Question 19: What is the estimated time for a dead body to float in water under typical summer conditions in India, considering various influencing factors?
- A. 8 hours
- B. 16 hours
- C. 24 hours (Correct Answer)
- D. 36 hours
Explanation: ***Correct Answer: 24 hours*** - Under typical summer conditions in India, decomposition is **accelerated due to higher water temperatures** (25-35°C), leading to faster gas formation - The accumulation of **putrefactive gases** (hydrogen sulfide, methane, carbon dioxide) in body cavities reduces the body's specific gravity, causing it to float - This process typically occurs within **24 hours in warm water**, which is the most commonly observed timeframe in Indian summer conditions - This is a classical teaching point in forensic medicine regarding postmortem changes in water *Incorrect: 8 hours* - **Too short** for sufficient gas accumulation to cause consistent flotation of an adult body - While lighter bodies or those in very warm, shallow water might float earlier, 8 hours is uncommon for typical cases - Initial stages of putrefaction are just beginning at this timeframe *Incorrect: 16 hours* - While plausible in some cases with optimal conditions, **not the most consistent timeframe** for flotation - Gas production is still ongoing but typically insufficient for stable flotation in most adult bodies - Falls short of the classical 24-hour teaching in forensic pathology *Incorrect: 36 hours* - Bodies will certainly be floating by this time, but this represents a **later stage beyond initial flotation** - The critical gas accumulation for flotation usually occurs **within the first 24 hours** in warm water - This timeframe is beyond what is typically considered the initial appearance of flotation
Question 20: Which of the following is true about cadaveric spasm?

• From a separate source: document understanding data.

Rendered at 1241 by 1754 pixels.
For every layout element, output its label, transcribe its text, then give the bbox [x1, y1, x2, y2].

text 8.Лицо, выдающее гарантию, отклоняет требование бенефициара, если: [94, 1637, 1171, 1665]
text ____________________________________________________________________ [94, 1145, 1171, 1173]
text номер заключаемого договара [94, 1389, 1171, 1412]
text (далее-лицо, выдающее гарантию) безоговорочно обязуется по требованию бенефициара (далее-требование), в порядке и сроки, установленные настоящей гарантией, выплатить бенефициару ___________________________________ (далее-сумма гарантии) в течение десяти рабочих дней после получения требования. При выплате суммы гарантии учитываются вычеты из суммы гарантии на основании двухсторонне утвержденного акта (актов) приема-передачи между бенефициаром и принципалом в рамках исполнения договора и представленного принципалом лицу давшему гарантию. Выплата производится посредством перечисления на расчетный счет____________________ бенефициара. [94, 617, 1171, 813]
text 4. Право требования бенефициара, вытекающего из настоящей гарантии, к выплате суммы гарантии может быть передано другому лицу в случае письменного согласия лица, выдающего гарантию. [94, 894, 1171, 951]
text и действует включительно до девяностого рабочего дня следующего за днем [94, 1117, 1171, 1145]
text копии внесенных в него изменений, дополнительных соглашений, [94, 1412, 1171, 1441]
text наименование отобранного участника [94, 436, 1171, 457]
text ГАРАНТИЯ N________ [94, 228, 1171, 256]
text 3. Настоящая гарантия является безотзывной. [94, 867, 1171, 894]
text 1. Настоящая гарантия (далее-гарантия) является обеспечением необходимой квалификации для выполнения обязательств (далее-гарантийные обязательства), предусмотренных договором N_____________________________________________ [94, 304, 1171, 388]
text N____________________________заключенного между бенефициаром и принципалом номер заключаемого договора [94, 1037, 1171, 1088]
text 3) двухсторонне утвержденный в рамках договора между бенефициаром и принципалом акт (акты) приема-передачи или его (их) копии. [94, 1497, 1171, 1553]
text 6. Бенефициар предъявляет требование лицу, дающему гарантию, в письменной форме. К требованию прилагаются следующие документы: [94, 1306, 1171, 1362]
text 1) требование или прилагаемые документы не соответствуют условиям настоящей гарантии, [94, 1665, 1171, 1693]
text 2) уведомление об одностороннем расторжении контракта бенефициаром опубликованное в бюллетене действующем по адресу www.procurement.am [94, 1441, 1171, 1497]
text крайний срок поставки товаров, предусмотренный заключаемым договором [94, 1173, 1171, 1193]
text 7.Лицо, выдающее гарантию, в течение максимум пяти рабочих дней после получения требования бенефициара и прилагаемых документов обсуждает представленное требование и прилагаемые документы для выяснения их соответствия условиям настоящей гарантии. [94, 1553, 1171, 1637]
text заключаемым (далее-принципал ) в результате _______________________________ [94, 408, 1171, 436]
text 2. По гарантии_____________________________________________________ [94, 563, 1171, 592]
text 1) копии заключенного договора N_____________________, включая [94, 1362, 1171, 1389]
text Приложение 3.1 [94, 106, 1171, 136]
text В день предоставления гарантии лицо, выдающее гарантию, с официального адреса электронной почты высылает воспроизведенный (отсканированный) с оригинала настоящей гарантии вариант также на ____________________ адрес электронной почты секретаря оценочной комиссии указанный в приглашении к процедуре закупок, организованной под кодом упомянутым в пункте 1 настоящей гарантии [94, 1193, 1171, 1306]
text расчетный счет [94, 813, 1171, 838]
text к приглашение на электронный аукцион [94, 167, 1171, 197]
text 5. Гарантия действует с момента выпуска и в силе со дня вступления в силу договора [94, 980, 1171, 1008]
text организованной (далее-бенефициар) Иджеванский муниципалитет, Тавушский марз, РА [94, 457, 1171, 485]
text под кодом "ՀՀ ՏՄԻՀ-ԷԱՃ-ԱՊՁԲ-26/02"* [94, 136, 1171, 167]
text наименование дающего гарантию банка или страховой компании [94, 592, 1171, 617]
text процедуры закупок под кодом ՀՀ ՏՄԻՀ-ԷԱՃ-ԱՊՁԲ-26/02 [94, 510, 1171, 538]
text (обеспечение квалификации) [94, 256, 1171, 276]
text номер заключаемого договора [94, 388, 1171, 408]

- A. Occurs 2-3 h after death
- B. Some particular group of muscles are involved (Correct Answer)
- C. Involves involuntary muscles
- D. Disappears with rigor mortis
Explanation: ***Some particular group of muscles are involved*** - **Cadaveric spasm** is characteristically a **localized or partial phenomenon**, typically affecting specific muscle groups that were in intense contraction at the moment of death. - Classic examples include **hand gripping a weapon** (homicide/suicide), **clutching grass or mud** (drowning), or **specific limb muscles** during extreme physical exertion. - While generalized cadaveric spasm can theoretically occur, it is **usually partial and localized** to the muscles involved in the terminal activity. - This is a key distinguishing feature used in **medico-legal investigations** to determine circumstances of death. *Occurs 2-3 h after death* - This describes the typical onset of **rigor mortis**, which begins 2-3 hours post-mortem and follows a predictable progression. - **Cadaveric spasm** occurs **instantaneously at the moment of death** with **no flaccid interval**, unlike rigor mortis which has a pre-rigor flaccid phase. *Disappears with rigor mortis* - This is **incorrect**. Cadaveric spasm does **not disappear** when rigor mortis develops. - Instead, cadaveric spasm **persists and merges into rigor mortis**, becoming indistinguishable from it once rigor mortis is fully established. - Both cadaveric spasm and rigor mortis eventually resolve together during the **resolution phase** (24-36 hours post-mortem), not separately. *Involves involuntary muscles* - **Cadaveric spasm** affects only **voluntary (skeletal) muscles** under conscious control. - Involuntary muscles such as cardiac muscle and smooth muscles of internal organs are **not involved** in cadaveric spasm.